There is within us a field of grass in wind. 
There is within us the walking of ants.

There is this way that, for example, we might rationally understand that we have been contrived from stone—star matter.  But going even further, there is more perplexing way in which
All the stones have been us
[W. S. Merwin, from “Eyes of Summer,”
Writings To An Unfinished Accompaniment].

How could this be, when stone predates us; we, who are so very young in the history of the Earth?  While such views can appear to be esoteric poetic musings, the writers intended them to be descriptive of an unseen reality.  Ultimately, such statements are offered because they are felt to be deeply practical and to have something important to say to us.  Our inability to envision events in such a manner might be lamentable as a measure of our limits, and perhaps even dangerous for survival across the long run of things.

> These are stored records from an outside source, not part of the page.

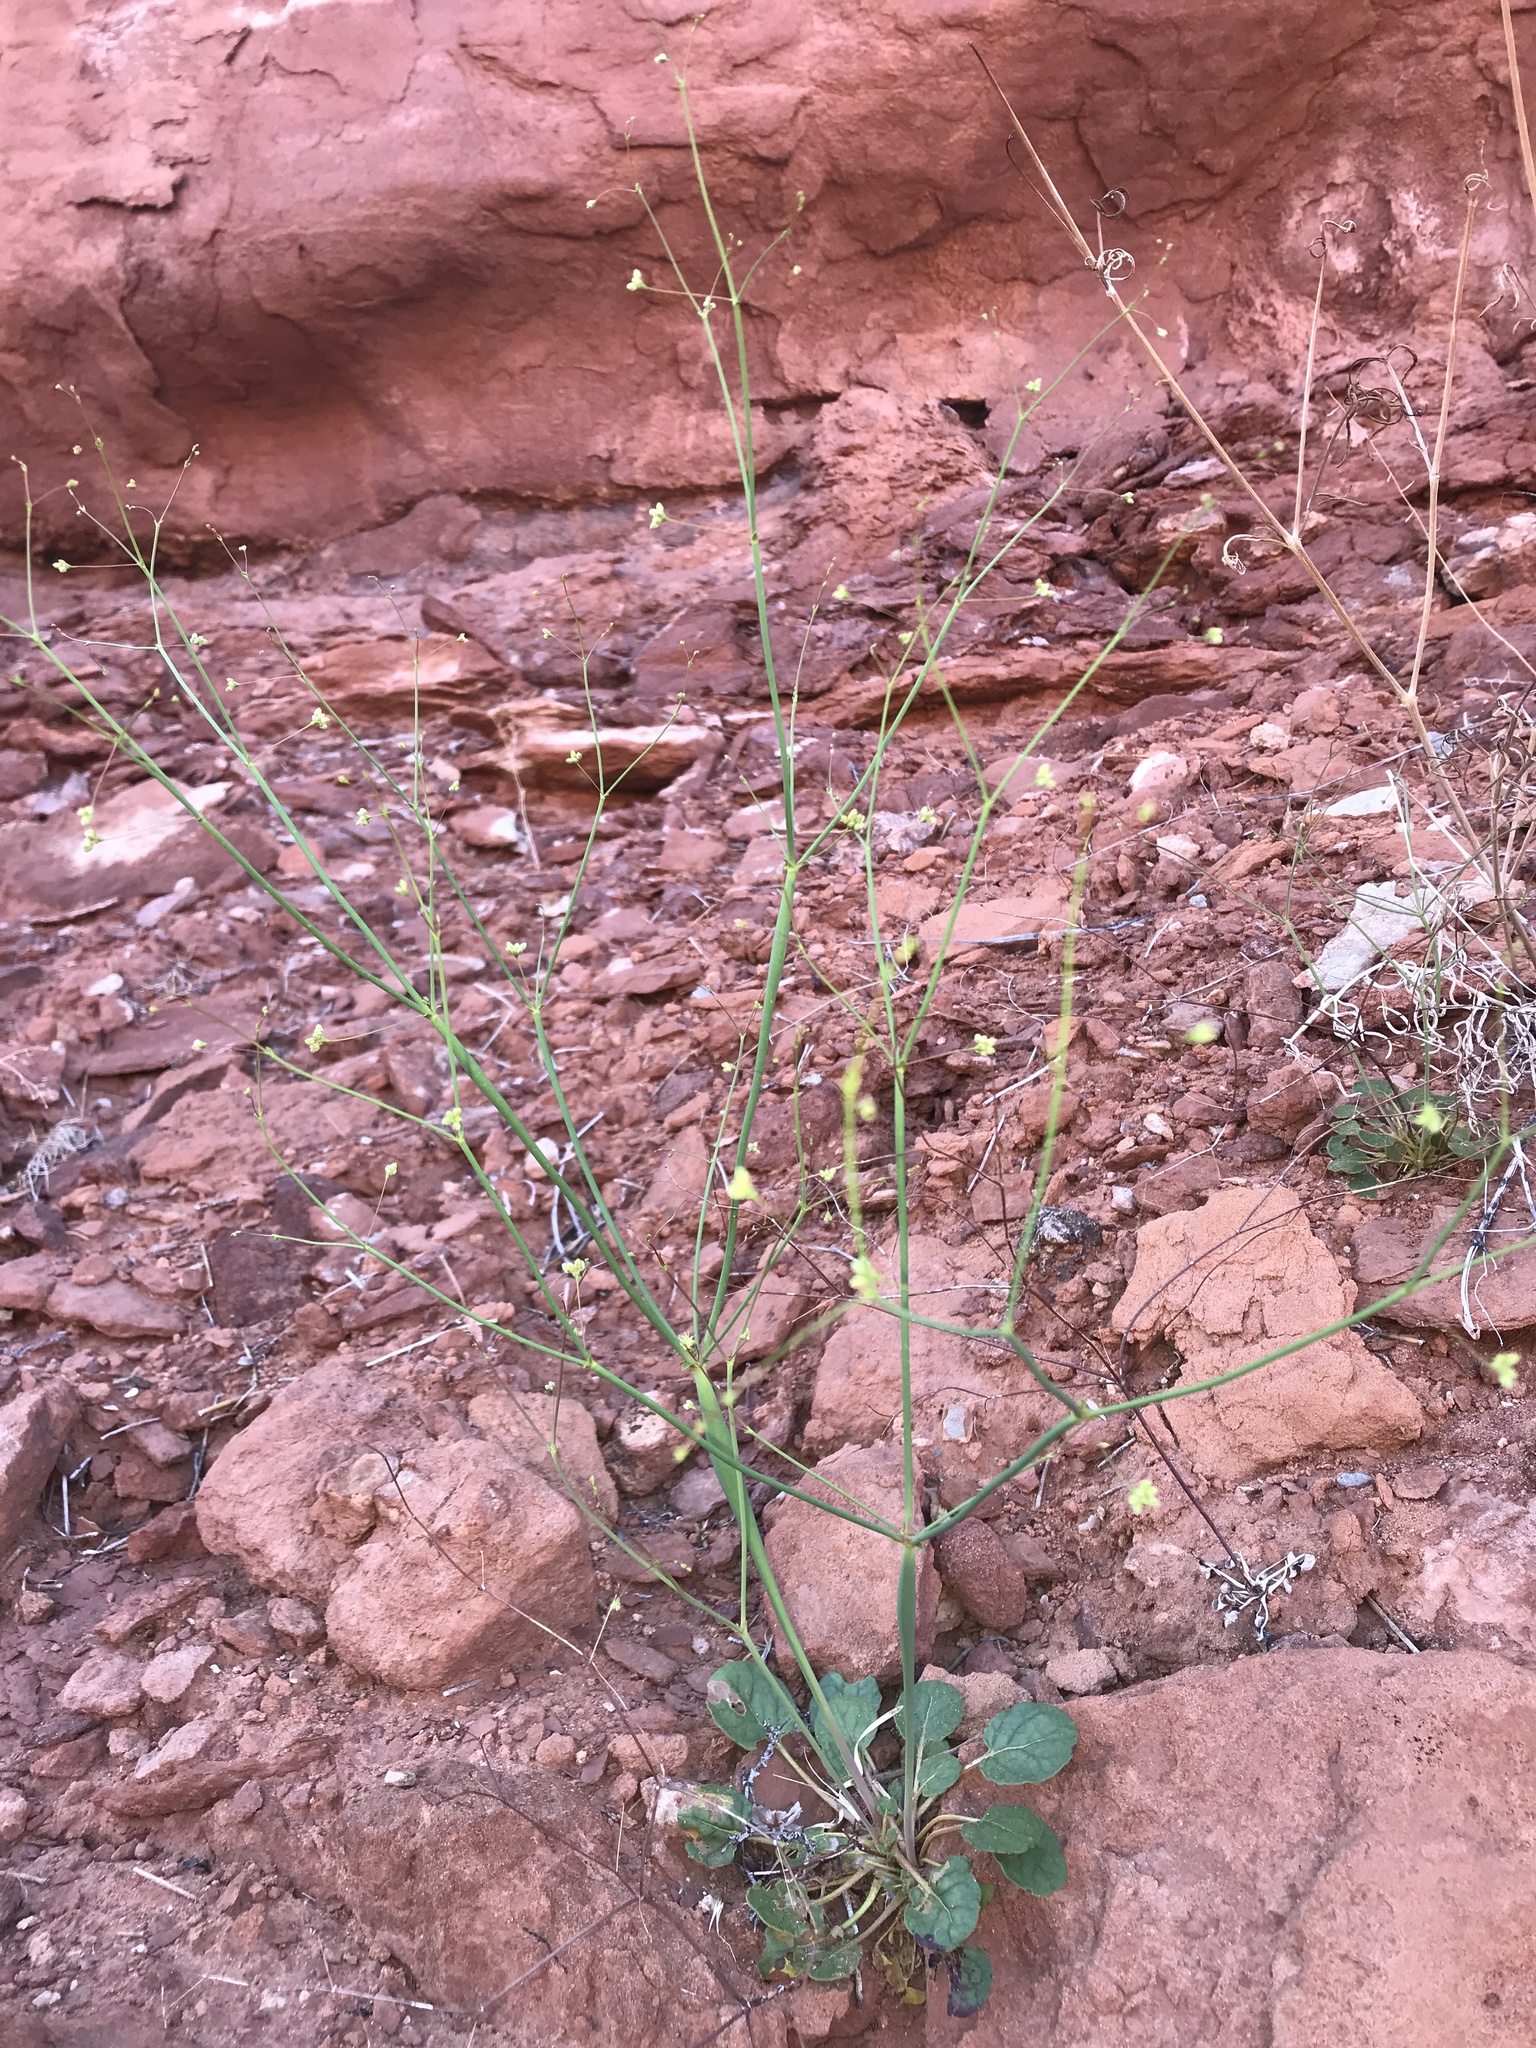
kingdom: Plantae
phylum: Tracheophyta
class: Magnoliopsida
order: Caryophyllales
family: Polygonaceae
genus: Eriogonum
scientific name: Eriogonum inflatum
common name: Desert trumpet
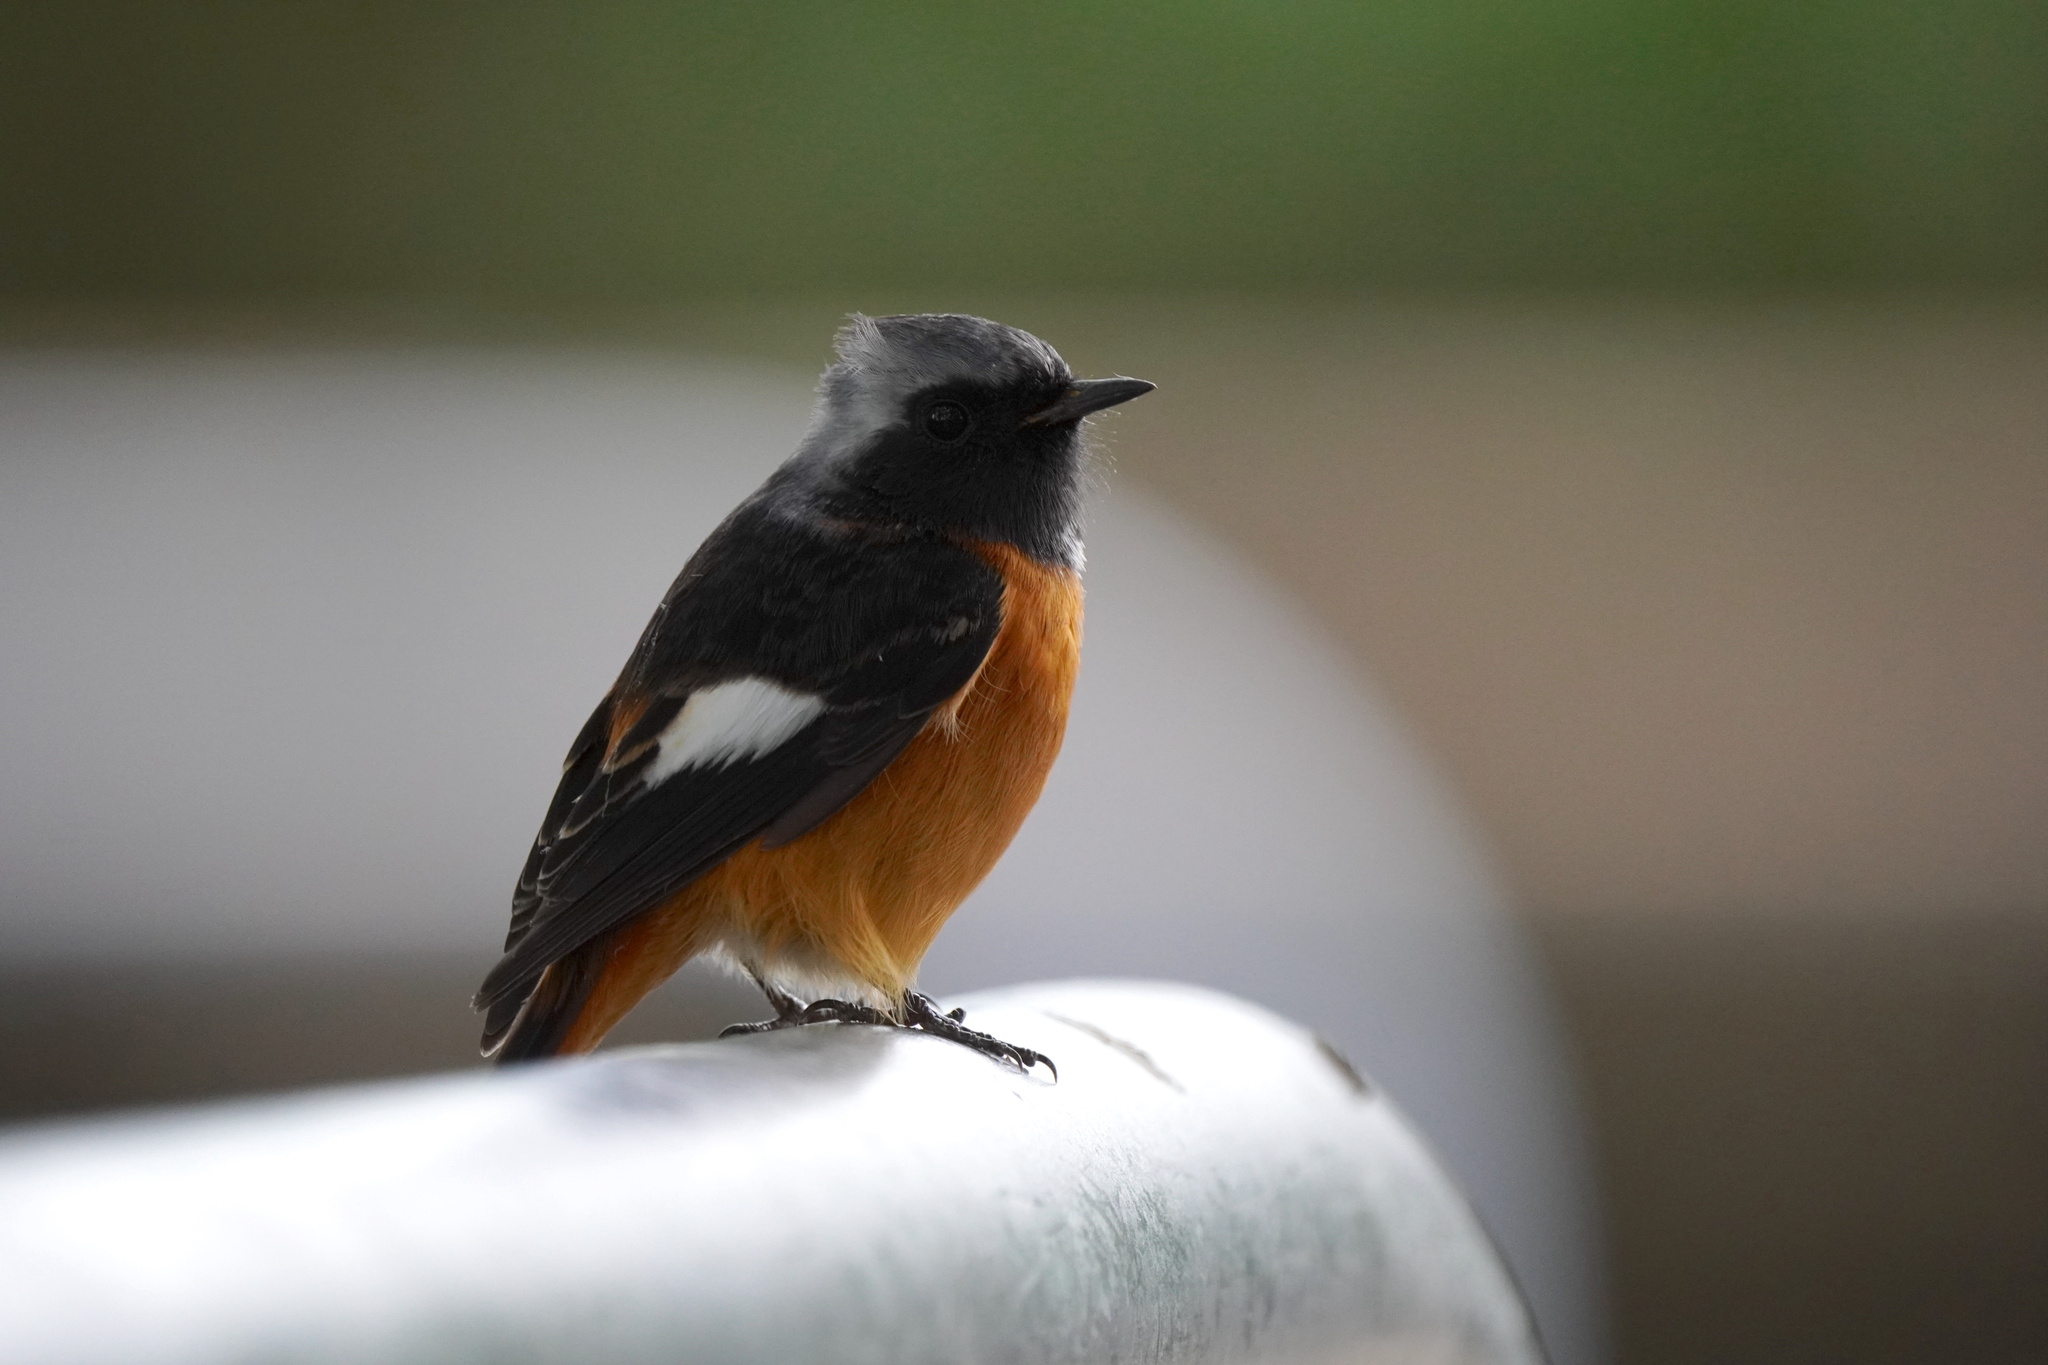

The effusive body of the shaman is self-as-landscape.

Humanness is more than human beings. Events that can appear to be very distanced from us, such as rain and seed are, in fact, most intimate, even more intimate that we are to each other. 

The holy water that is rain and the seed that is grain—the dominant forces that continue to buoy up the most advanced post-industrial, cybernetic culture—are present daily, and are the core of our immanent survival.  Every inhalation is also flora’s exhalation.  And across the long run of things, the flora and waters out of which grain and drink and breath emerge continue to speak “humanely” to us with a wisdom that offers us an optimal way forward were we to awaken to it and listen.  

Thursday, March 8, 2012

Apprentice: A Possible First Gate

Copyright Lance Kinseth, 2012

I will set before you the following:
Lightning-struck oak,
Three feathers-eagle, owl, gull—
A smooth stone and a rough stone,
A drilled deer bone.

Your reactions to each,
Especially their meaningfulness, please;


Your hands held over my forearms:
Your intuitive sensations, please;


Your recollections of a favorite dream;


Your interface with a small cluster of stones,
Asking a yes/no question.

Tuesday, March 6, 2012

Becoming Rain: Seeing In The Dark

Copyright Lance Kinseth, Becoming Rain, 24"x30, 2002

My two arms are lightning bolts.
My legs outspread to down-flowing torrents of rain.

My eyes are sun and moon
My head is star-filled cobalt blue.

Today "Becoming Rain" will be my one of my true names.
Today, to say “I” will be to say “Earth.”
Today, to say “I” will open a gateway rather than build a wall.